Acabou que o tal do livro de Vishanti não serviu pra nada, só pra enrolar. O Dr. acabou tendo que usar o Darkhold msm.
Esse lance dele fazer de tudo pra salvar a America me incomoda também. Uma vida mais importante do que a de milhares. Me lembrou os Vingadores fazendo de tudo em Guerra Infinita para tentar salvar o Visão. Parece ser coisa de super-herói, ainda que para mim não faça muito sentido. Acho que eu não seria uma boa heroína. kkkkk
"Obviamente, meu texto se refere ao NOSSO Dr. Estranho. Nós não temos, a partir do filme, e é isso que conta na minha resenha, como inferir muita coisa sobre como os outros personagens de mesmo nome se saíram em suas jornadas e como se deu a questão de gênero, isto é, como os papéis femininos e masculinos em uma dada sociedade, ou mundo de fantasia, lhes foram atribuídos. O filme, portanto, reforça o clichê, usando personagens que nos são conhecidas e queridas, que uma mulher com muitos poderes enlouquece.
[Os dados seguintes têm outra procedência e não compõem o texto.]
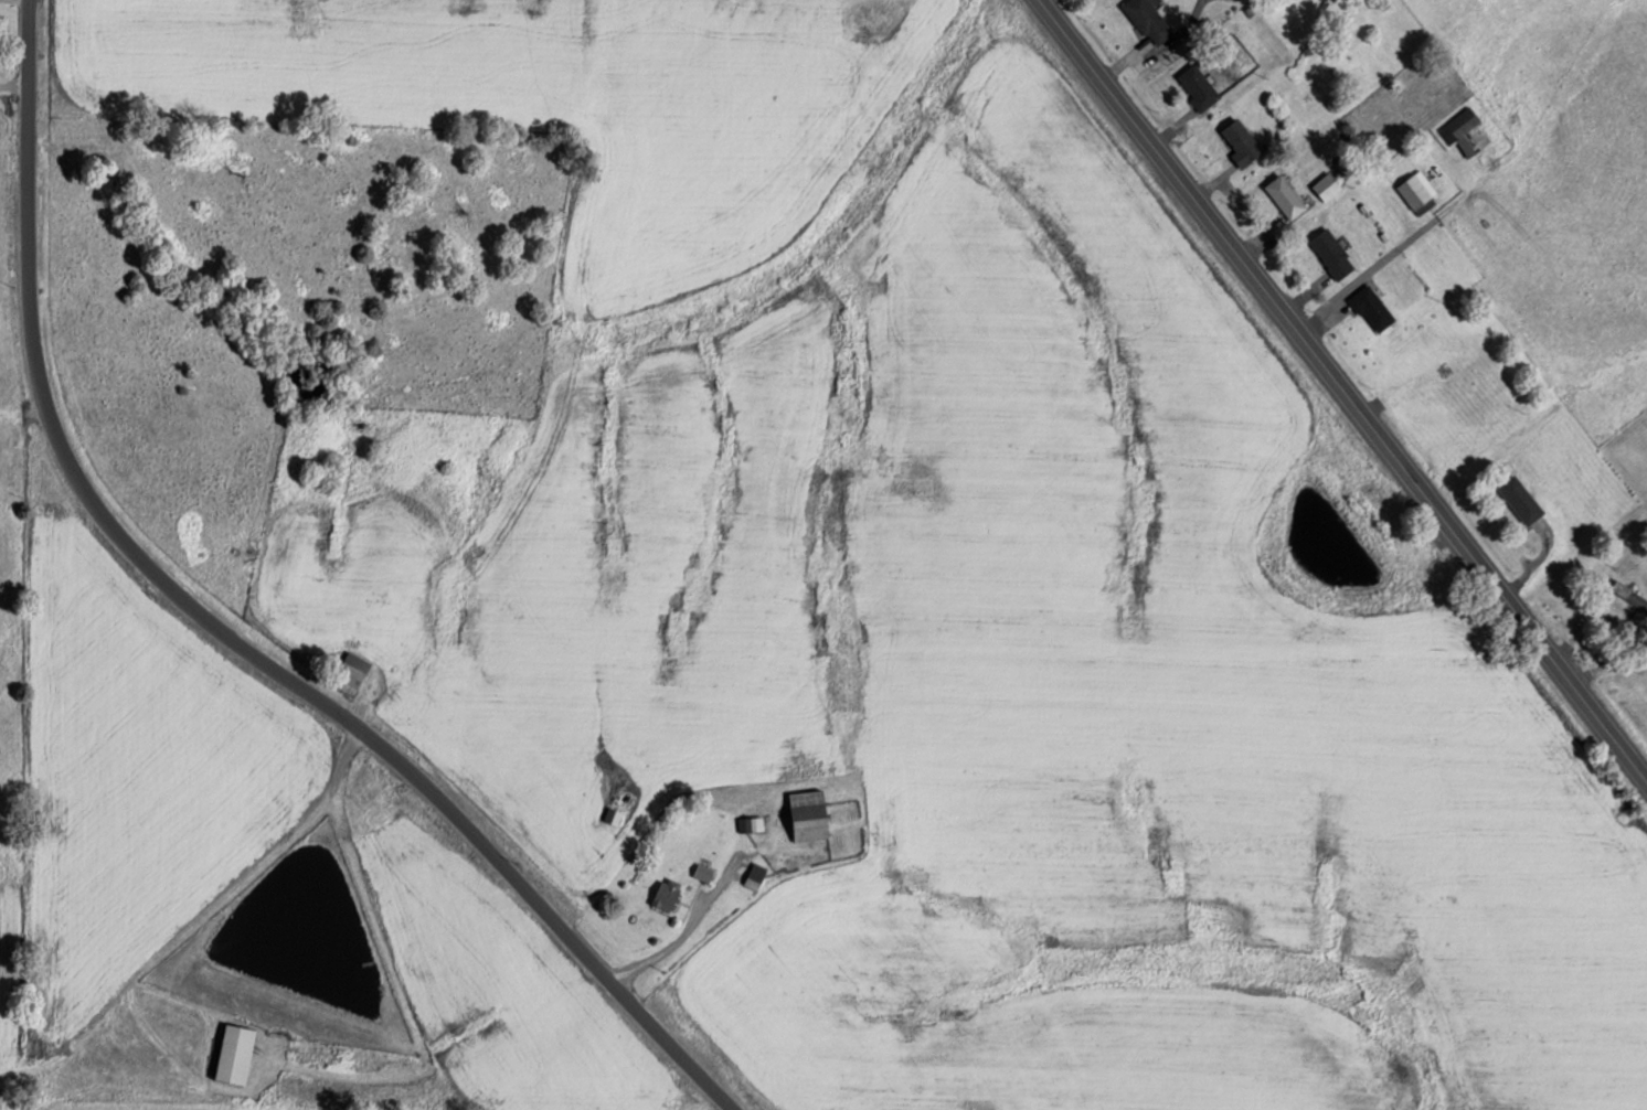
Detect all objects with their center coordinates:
building: (1149, 20)
building: (1198, 86)
building: (1462, 130)
building: (1242, 144)
building: (1326, 185)
building: (1416, 191)
building: (1286, 196)
building: (1332, 253)
building: (1372, 308)
road: (1343, 387)
building: (1521, 499)
building: (1630, 595)
road: (221, 622)
building: (350, 673)
building: (612, 815)
building: (808, 815)
building: (702, 872)
building: (755, 876)
building: (666, 894)
building: (235, 1054)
Pode ser a Wanda, a Daenerys, essa é a lógica masculina de autoempoderamento e de reiteração de que as mulheres não pdoem ter poder."
Entendi, infelizmente eles acabaram seguindo o que tem nas HQs, nas quais ela tem esses "surtos", como um que ela teve e matou vários mutantes, mas nesse filme a 'desculpa' foi o livro. É uma pena o que fizeram com a personagem. Ela merecia um desenvolvimento melhor.